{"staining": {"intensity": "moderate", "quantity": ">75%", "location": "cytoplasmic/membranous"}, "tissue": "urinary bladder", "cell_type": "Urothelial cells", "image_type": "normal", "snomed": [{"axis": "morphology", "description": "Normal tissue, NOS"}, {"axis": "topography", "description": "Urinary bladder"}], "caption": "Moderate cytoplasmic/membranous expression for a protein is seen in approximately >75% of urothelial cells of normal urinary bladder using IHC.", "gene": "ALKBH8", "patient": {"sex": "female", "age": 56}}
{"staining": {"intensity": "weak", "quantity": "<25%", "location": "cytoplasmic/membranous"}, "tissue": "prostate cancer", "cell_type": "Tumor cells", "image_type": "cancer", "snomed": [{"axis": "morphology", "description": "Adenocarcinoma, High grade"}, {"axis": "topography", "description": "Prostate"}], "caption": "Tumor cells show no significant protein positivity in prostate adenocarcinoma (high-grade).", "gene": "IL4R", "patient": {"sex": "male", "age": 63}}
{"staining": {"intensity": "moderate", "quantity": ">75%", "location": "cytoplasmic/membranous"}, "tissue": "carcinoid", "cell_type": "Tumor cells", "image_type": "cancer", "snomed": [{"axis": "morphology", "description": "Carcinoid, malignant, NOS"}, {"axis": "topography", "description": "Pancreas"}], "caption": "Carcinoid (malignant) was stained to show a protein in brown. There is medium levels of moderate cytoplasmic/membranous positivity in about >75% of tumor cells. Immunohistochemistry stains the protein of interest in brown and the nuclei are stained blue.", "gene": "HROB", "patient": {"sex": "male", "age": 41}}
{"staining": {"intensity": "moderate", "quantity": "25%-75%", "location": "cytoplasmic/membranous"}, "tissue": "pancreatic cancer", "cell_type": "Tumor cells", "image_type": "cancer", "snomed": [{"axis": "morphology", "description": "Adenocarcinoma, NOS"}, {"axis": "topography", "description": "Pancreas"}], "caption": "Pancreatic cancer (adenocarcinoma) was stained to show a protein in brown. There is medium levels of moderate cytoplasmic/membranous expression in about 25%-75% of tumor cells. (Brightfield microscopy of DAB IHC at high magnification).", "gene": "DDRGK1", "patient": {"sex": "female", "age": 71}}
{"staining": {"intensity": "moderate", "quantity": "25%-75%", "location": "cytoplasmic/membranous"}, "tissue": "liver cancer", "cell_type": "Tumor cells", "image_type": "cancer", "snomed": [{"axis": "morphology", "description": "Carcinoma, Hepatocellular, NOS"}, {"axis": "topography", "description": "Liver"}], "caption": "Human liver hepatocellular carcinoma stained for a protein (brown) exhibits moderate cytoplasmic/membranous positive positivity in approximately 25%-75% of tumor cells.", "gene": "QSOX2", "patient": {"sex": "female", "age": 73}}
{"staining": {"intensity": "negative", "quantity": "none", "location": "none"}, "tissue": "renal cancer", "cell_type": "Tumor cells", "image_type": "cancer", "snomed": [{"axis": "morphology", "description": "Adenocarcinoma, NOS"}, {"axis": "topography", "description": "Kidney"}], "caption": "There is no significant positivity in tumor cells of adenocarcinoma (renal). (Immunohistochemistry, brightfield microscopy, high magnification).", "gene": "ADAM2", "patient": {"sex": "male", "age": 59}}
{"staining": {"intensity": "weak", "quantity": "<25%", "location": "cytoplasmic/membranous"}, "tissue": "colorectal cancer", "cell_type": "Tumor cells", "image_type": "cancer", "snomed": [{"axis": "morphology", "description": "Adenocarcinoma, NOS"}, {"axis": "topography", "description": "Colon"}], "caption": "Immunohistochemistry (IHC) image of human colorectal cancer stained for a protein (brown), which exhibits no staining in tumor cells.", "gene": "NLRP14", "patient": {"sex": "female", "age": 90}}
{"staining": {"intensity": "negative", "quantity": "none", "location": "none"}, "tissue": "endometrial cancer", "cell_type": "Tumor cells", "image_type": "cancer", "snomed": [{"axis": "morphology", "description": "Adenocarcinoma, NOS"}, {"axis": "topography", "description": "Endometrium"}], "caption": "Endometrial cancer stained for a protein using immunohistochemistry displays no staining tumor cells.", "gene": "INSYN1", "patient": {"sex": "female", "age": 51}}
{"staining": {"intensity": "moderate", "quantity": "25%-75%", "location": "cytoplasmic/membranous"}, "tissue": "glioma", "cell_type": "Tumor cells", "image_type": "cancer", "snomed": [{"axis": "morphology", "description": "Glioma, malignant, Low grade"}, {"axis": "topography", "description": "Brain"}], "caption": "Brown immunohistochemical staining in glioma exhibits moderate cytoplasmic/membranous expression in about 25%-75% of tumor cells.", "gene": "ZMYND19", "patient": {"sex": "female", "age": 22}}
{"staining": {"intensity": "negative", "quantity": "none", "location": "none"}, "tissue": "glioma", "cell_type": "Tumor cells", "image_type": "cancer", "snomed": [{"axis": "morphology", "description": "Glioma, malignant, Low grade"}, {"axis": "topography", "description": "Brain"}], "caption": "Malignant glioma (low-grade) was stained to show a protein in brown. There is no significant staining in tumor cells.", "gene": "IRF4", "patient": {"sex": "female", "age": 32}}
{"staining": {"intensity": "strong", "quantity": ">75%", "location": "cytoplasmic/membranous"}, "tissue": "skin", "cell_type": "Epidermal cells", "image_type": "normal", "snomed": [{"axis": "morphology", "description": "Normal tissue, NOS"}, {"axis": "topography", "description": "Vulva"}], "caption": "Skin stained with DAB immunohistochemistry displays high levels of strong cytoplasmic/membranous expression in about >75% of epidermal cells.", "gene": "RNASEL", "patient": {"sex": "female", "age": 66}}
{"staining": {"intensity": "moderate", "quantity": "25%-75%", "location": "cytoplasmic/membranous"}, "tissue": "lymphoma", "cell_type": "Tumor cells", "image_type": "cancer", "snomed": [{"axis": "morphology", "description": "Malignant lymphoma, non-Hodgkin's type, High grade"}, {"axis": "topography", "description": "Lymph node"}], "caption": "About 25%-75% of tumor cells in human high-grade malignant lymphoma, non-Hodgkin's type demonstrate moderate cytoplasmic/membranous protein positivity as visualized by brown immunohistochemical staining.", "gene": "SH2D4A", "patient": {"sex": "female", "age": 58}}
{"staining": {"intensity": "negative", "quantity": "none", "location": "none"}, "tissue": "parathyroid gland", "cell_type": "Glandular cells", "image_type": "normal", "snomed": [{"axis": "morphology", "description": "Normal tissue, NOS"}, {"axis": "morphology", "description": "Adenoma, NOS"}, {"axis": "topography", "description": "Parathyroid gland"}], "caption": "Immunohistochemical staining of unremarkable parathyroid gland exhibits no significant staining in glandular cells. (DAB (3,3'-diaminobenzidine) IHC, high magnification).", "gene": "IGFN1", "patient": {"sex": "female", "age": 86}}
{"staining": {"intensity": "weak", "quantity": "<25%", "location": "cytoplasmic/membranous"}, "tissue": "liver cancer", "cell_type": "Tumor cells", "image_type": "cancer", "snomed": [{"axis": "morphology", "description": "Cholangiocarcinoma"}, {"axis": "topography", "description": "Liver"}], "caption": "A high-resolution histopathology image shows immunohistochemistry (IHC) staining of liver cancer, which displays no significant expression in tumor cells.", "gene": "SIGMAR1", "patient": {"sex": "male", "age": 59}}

■ ■ ■

**What to produce**
Taking the listing above, write all of it out exactly.

**Task response**
{"staining": {"intensity": "moderate", "quantity": ">75%", "location": "cytoplasmic/membranous"}, "tissue": "urinary bladder", "cell_type": "Urothelial cells", "image_type": "normal", "snomed": [{"axis": "morphology", "description": "Normal tissue, NOS"}, {"axis": "topography", "description": "Urinary bladder"}], "caption": "Moderate cytoplasmic/membranous expression for a protein is seen in approximately >75% of urothelial cells of normal urinary bladder using IHC.", "gene": "ALKBH8", "patient": {"sex": "female", "age": 56}}
{"staining": {"intensity": "weak", "quantity": "<25%", "location": "cytoplasmic/membranous"}, "tissue": "prostate cancer", "cell_type": "Tumor cells", "image_type": "cancer", "snomed": [{"axis": "morphology", "description": "Adenocarcinoma, High grade"}, {"axis": "topography", "description": "Prostate"}], "caption": "Tumor cells show no significant protein positivity in prostate adenocarcinoma (high-grade).", "gene": "IL4R", "patient": {"sex": "male", "age": 63}}
{"staining": {"intensity": "moderate", "quantity": ">75%", "location": "cytoplasmic/membranous"}, "tissue": "carcinoid", "cell_type": "Tumor cells", "image_type": "cancer", "snomed": [{"axis": "morphology", "description": "Carcinoid, malignant, NOS"}, {"axis": "topography", "description": "Pancreas"}], "caption": "Carcinoid (malignant) was stained to show a protein in brown. There is medium levels of moderate cytoplasmic/membranous positivity in about >75% of tumor cells. Immunohistochemistry stains the protein of interest in brown and the nuclei are stained blue.", "gene": "HROB", "patient": {"sex": "male", "age": 41}}
{"staining": {"intensity": "moderate", "quantity": "25%-75%", "location": "cytoplasmic/membranous"}, "tissue": "pancreatic cancer", "cell_type": "Tumor cells", "image_type": "cancer", "snomed": [{"axis": "morphology", "description": "Adenocarcinoma, NOS"}, {"axis": "topography", "description": "Pancreas"}], "caption": "Pancreatic cancer (adenocarcinoma) was stained to show a protein in brown. There is medium levels of moderate cytoplasmic/membranous expression in about 25%-75% of tumor cells. (Brightfield microscopy of DAB IHC at high magnification).", "gene": "DDRGK1", "patient": {"sex": "female", "age": 71}}
{"staining": {"intensity": "moderate", "quantity": "25%-75%", "location": "cytoplasmic/membranous"}, "tissue": "liver cancer", "cell_type": "Tumor cells", "image_type": "cancer", "snomed": [{"axis": "morphology", "description": "Carcinoma, Hepatocellular, NOS"}, {"axis": "topography", "description": "Liver"}], "caption": "Human liver hepatocellular carcinoma stained for a protein (brown) exhibits moderate cytoplasmic/membranous positive positivity in approximately 25%-75% of tumor cells.", "gene": "QSOX2", "patient": {"sex": "female", "age": 73}}
{"staining": {"intensity": "negative", "quantity": "none", "location": "none"}, "tissue": "renal cancer", "cell_type": "Tumor cells", "image_type": "cancer", "snomed": [{"axis": "morphology", "description": "Adenocarcinoma, NOS"}, {"axis": "topography", "description": "Kidney"}], "caption": "There is no significant positivity in tumor cells of adenocarcinoma (renal). (Immunohistochemistry, brightfield microscopy, high magnification).", "gene": "ADAM2", "patient": {"sex": "male", "age": 59}}
{"staining": {"intensity": "weak", "quantity": "<25%", "location": "cytoplasmic/membranous"}, "tissue": "colorectal cancer", "cell_type": "Tumor cells", "image_type": "cancer", "snomed": [{"axis": "morphology", "description": "Adenocarcinoma, NOS"}, {"axis": "topography", "description": "Colon"}], "caption": "Immunohistochemistry (IHC) image of human colorectal cancer stained for a protein (brown), which exhibits no staining in tumor cells.", "gene": "NLRP14", "patient": {"sex": "female", "age": 90}}
{"staining": {"intensity": "negative", "quantity": "none", "location": "none"}, "tissue": "endometrial cancer", "cell_type": "Tumor cells", "image_type": "cancer", "snomed": [{"axis": "morphology", "description": "Adenocarcinoma, NOS"}, {"axis": "topography", "description": "Endometrium"}], "caption": "Endometrial cancer stained for a protein using immunohistochemistry displays no staining tumor cells.", "gene": "INSYN1", "patient": {"sex": "female", "age": 51}}
{"staining": {"intensity": "moderate", "quantity": "25%-75%", "location": "cytoplasmic/membranous"}, "tissue": "glioma", "cell_type": "Tumor cells", "image_type": "cancer", "snomed": [{"axis": "morphology", "description": "Glioma, malignant, Low grade"}, {"axis": "topography", "description": "Brain"}], "caption": "Brown immunohistochemical staining in glioma exhibits moderate cytoplasmic/membranous expression in about 25%-75% of tumor cells.", "gene": "ZMYND19", "patient": {"sex": "female", "age": 22}}
{"staining": {"intensity": "negative", "quantity": "none", "location": "none"}, "tissue": "glioma", "cell_type": "Tumor cells", "image_type": "cancer", "snomed": [{"axis": "morphology", "description": "Glioma, malignant, Low grade"}, {"axis": "topography", "description": "Brain"}], "caption": "Malignant glioma (low-grade) was stained to show a protein in brown. There is no significant staining in tumor cells.", "gene": "IRF4", "patient": {"sex": "female", "age": 32}}
{"staining": {"intensity": "strong", "quantity": ">75%", "location": "cytoplasmic/membranous"}, "tissue": "skin", "cell_type": "Epidermal cells", "image_type": "normal", "snomed": [{"axis": "morphology", "description": "Normal tissue, NOS"}, {"axis": "topography", "description": "Vulva"}], "caption": "Skin stained with DAB immunohistochemistry displays high levels of strong cytoplasmic/membranous expression in about >75% of epidermal cells.", "gene": "RNASEL", "patient": {"sex": "female", "age": 66}}
{"staining": {"intensity": "moderate", "quantity": "25%-75%", "location": "cytoplasmic/membranous"}, "tissue": "lymphoma", "cell_type": "Tumor cells", "image_type": "cancer", "snomed": [{"axis": "morphology", "description": "Malignant lymphoma, non-Hodgkin's type, High grade"}, {"axis": "topography", "description": "Lymph node"}], "caption": "About 25%-75% of tumor cells in human high-grade malignant lymphoma, non-Hodgkin's type demonstrate moderate cytoplasmic/membranous protein positivity as visualized by brown immunohistochemical staining.", "gene": "SH2D4A", "patient": {"sex": "female", "age": 58}}
{"staining": {"intensity": "negative", "quantity": "none", "location": "none"}, "tissue": "parathyroid gland", "cell_type": "Glandular cells", "image_type": "normal", "snomed": [{"axis": "morphology", "description": "Normal tissue, NOS"}, {"axis": "morphology", "description": "Adenoma, NOS"}, {"axis": "topography", "description": "Parathyroid gland"}], "caption": "Immunohistochemical staining of unremarkable parathyroid gland exhibits no significant staining in glandular cells. (DAB (3,3'-diaminobenzidine) IHC, high magnification).", "gene": "IGFN1", "patient": {"sex": "female", "age": 86}}
{"staining": {"intensity": "weak", "quantity": "<25%", "location": "cytoplasmic/membranous"}, "tissue": "liver cancer", "cell_type": "Tumor cells", "image_type": "cancer", "snomed": [{"axis": "morphology", "description": "Cholangiocarcinoma"}, {"axis": "topography", "description": "Liver"}], "caption": "A high-resolution histopathology image shows immunohistochemistry (IHC) staining of liver cancer, which displays no significant expression in tumor cells.", "gene": "SIGMAR1", "patient": {"sex": "male", "age": 59}}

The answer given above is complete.